Mit Beginn der Blutgerinnung ändert sich das Dunkelrot in rötlich-blau. Der enzymbedingte Abbau des Hämoglobins führt dann im weiteren Verlauf zu einer braun-schwarzen Färbung, die sich nach weiteren drei Tagen grün und wieder ca. sieben Tage später, rötlich-gelb färbt. Die Verfärbungen resultieren aus dem Hämoglobinabbau zu Gallenfarbstoff. Zu Beginn schmerzt ein Bluterguss, teilweise auch relativ stark.

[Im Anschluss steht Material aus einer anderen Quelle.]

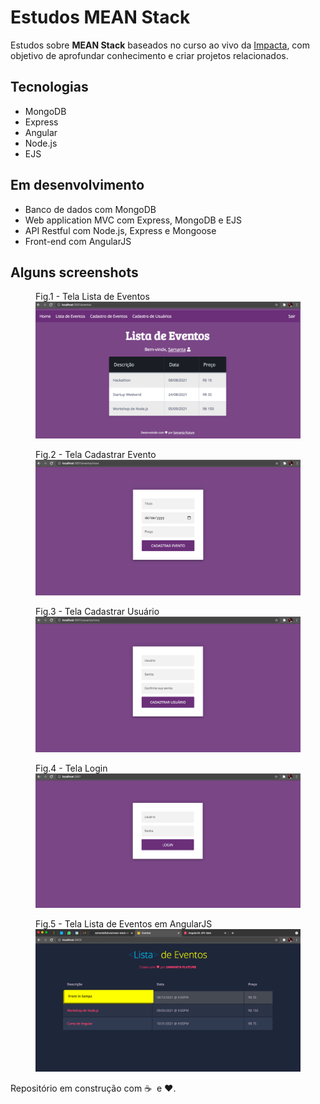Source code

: # Estudos MEAN Stack

Estudos sobre **MEAN Stack** baseados no curso ao vivo da [Impacta](https://impacta.com.br), com objetivo de aprofundar conhecimento e criar projetos relacionados.

## Tecnologias

- MongoDB
- Express
- Angular
- Node.js
- EJS

## Em desenvolvimento

- Banco de dados com MongoDB
- Web application MVC com Express, MongoDB e EJS
- API Restful com Node.js, Express e Mongoose
- Front-end com AngularJS

## Alguns screenshots

<figure>
<figcaption>Fig.1 - Tela Lista de Eventos</figcaption>
    <img src="https://github.com/samantafluture/mean-stack-studies/blob/main/05-mongodb/nodeEventos/public/images/tela-eventos-atual.png?raw=true">
</figure>

<figure>
    <figcaption>Fig.2 - Tela Cadastrar Evento</figcaption>
    <img src="https://github.com/samantafluture/mean-stack-studies/blob/main/05-mongodb/nodeEventos/public/images/tela-cadastra-evento.png?raw=true">
</figure>

<figure>
    <figcaption>Fig.3 - Tela Cadastrar Usuário</figcaption>
    <img src="https://github.com/samantafluture/mean-stack-studies/blob/main/05-mongodb/nodeEventos/public/images/tela-cadastra-usuario.png?raw=true">
</figure>

<figure>
    <figcaption>Fig.4 - Tela Login</figcaption>
    <img src="https://github.com/samantafluture/mean-stack-studies/blob/main/05-mongodb/nodeEventos/public/images/tela-login.png?raw=true">
</figure>

<figure>
    <figcaption>Fig.5 - Tela Lista de Eventos em AngularJS</figcaption>
    <img src="https://github.com/samantafluture/mean-stack-studies/blob/main/09-angularjs-conceitos/angularJS/public/images/screenshot-1.png?raw=true">
</figure>

Repositório em construção com :coffee: &nbsp;e :heart:.
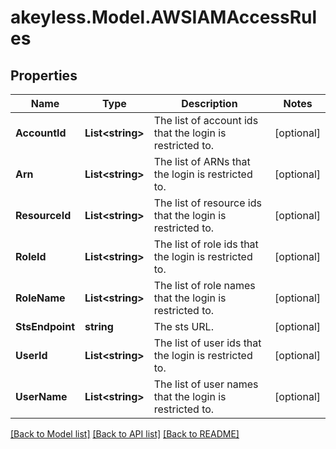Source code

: # akeyless.Model.AWSIAMAccessRules

## Properties

Name | Type | Description | Notes
------------ | ------------- | ------------- | -------------
**AccountId** | **List&lt;string&gt;** | The list of account ids that the login is restricted to. | [optional] 
**Arn** | **List&lt;string&gt;** | The list of ARNs that the login is restricted to. | [optional] 
**ResourceId** | **List&lt;string&gt;** | The list of resource ids that the login is restricted to. | [optional] 
**RoleId** | **List&lt;string&gt;** | The list of role ids that the login is restricted to. | [optional] 
**RoleName** | **List&lt;string&gt;** | The list of role names that the login is restricted to. | [optional] 
**StsEndpoint** | **string** | The sts URL. | [optional] 
**UserId** | **List&lt;string&gt;** | The list of user ids that the login is restricted to. | [optional] 
**UserName** | **List&lt;string&gt;** | The list of user names that the login is restricted to. | [optional] 

[[Back to Model list]](../README.md#documentation-for-models) [[Back to API list]](../README.md#documentation-for-api-endpoints) [[Back to README]](../README.md)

Im weiteren Verlauf nehmen die Schmerzen aber ab, auch eine mögliche Schwellung klingt dann ab. Bei größeren Hämatomen sind häufig Infektionen der Grund für Komplikationen. Hier ist in den meisten Fällen eine Operation unumgänglich. Zudem können sie durch den Druck, den sie auf das umliegende Gewebe ausüben, dieses schädigen. Besonders gefährlich sind innere Hämatome und solche, die sich im Bereich des Gehirns befinden. Blutige Gelenkergüsse, die in tragenden Gelenken wie der Hüfte, dem Knie oder dem Sprunggelenk entstehen, können unter Umständen die Entstehung einer Arthrose fördern. Problematisch können Blutergüsse auch für Patienten werden, die an der Bluterkrankheit leiden oder gerinnungshemmende Medikamente nehmen.

Hämatom Vorbeugen

Um Blutergüssen vorzubeugen, ist es wichtig, Unfälle jeglicher Art, weitestgehend zu vermeiden. Bei unfallgefährdeten Hobbys sollte man möglichst entsprechende Schutzkleidung tragen ebenso wie bei jeglichen anderen relativ risikoreichen Tätigkeiten und Sportarten.